Fourier transform

saandeep_aathreya · August 30, 2020, 10:03pm

I want to apply rfft to an image tensor of shape (60, 1, 256, 256). After the torch.rfft(img, signal_ndim=2) operation, the size of the output tensor is (60, 1, 256, 129, 2). Can someone please elaborate on this new output size?

Thanks in advance.

Wesley_Neill · August 31, 2020, 2:47am

Hi there! I’m going to make some assumptions about what your input dimensions represent and then tell you what the output represents based on those assumptions. I say this because I typically use the librosa library (highly recommended) for audio processing and have never used PyTorch’s rfft.

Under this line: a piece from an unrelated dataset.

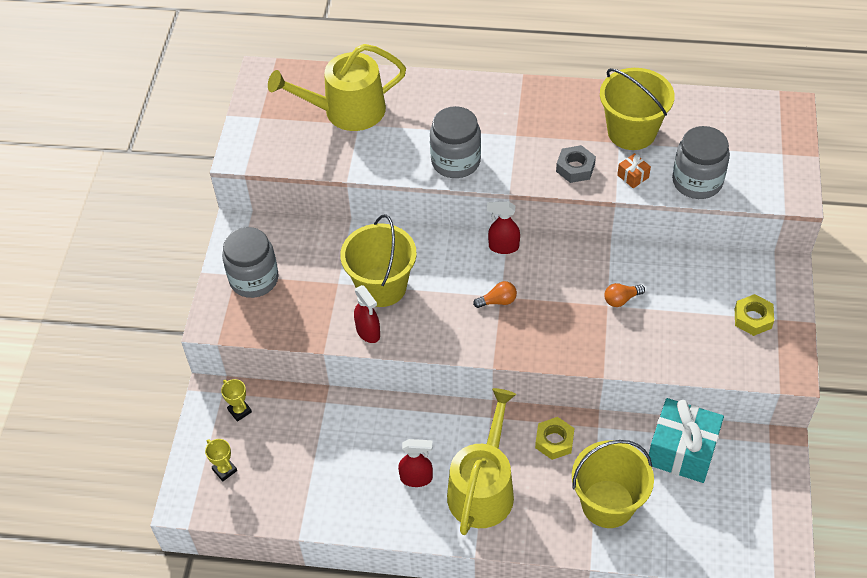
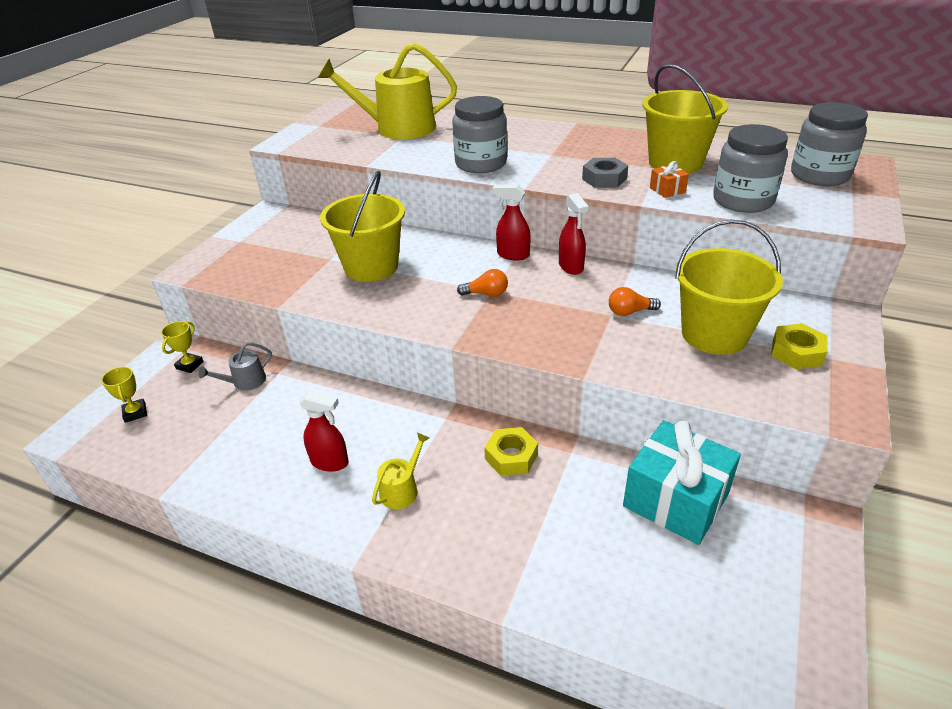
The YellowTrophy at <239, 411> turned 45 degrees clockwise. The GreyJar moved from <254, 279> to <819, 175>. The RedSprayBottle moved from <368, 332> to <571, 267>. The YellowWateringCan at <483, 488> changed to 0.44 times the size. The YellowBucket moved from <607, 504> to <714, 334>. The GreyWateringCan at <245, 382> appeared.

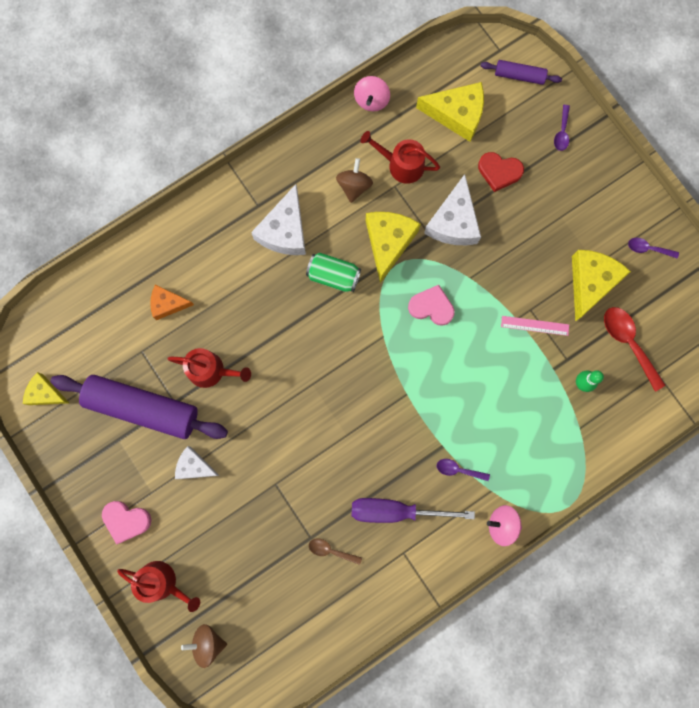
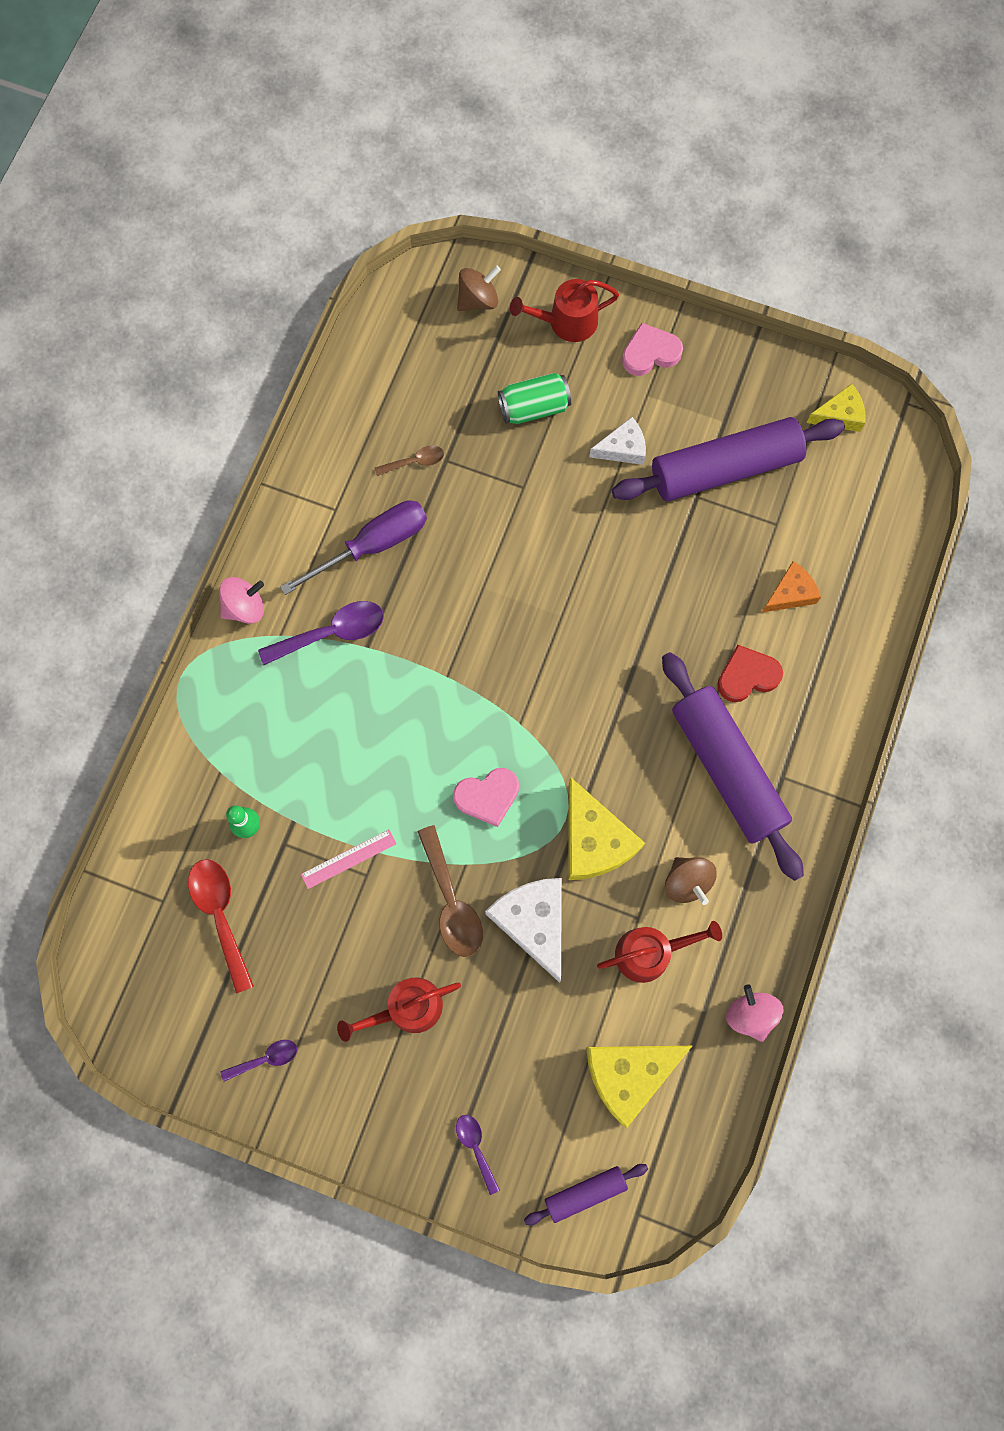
The RedWateringCan moved from <210, 370> to <407, 1008>. The WhiteCheese at <285, 230> was replaced by the PurpleRollingPin at <727, 769>. The GreenCan moved from <333, 276> to <534, 408>. The PurpleSpoon at <458, 470> changed to 1.77 times the size. The RedHeart moved from <499, 172> to <747, 676>. The YellowCheese at <591, 282> disappeared. The RedSpoon at <628, 343> turned 135 degrees counterclockwise. The BrownSpoon at <451, 902> appeared.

However, they should be almost identical:

Assumptions about your input:

60 - Batch Size
1 - Number of audio channels (mono in your case?)
256 - Amplitude
256 - Discrete-time samples

Output based on those assumptions:

60 - Batch size!
1 - The number of channels (mono)
256 - The amplitude scale of the DFT
129 - The Frequency scale of the DFT
2 - Probably corresponds to signal_ndim = 2

A little explanation:
For real valued inputs, a DFT typically contains redundant information in the second half. Because of this rfft has a onesided flag that is set to True by default. What this means is that the returned DFT will be cut in half, having size N/2 + 1, which in your case appears to be 256/2 + 1 = 129.

For more information:

I’d highly recommend researching DFT’s as a general topic before trying to use them in your code. Some topics to google are Nyquist-Shannon Sampling Theory, Sampling Rate vs Bandwidth (related to the first) and Discrete Fourier Transforms. fft is just a “fast” way to compute a DFT, so it’s helpful to first understand what a DFT is theoretically.

If you have any more specific questions, please let me know. I will try to answer them if I possibly can. I’m not an expert, but I’m an enthusiast.

saandeep_aathreya · September 2, 2020, 4:39pm

Thank you for your detailed response @Wesley_Neill. This gives me a good context to go deeper into the topic.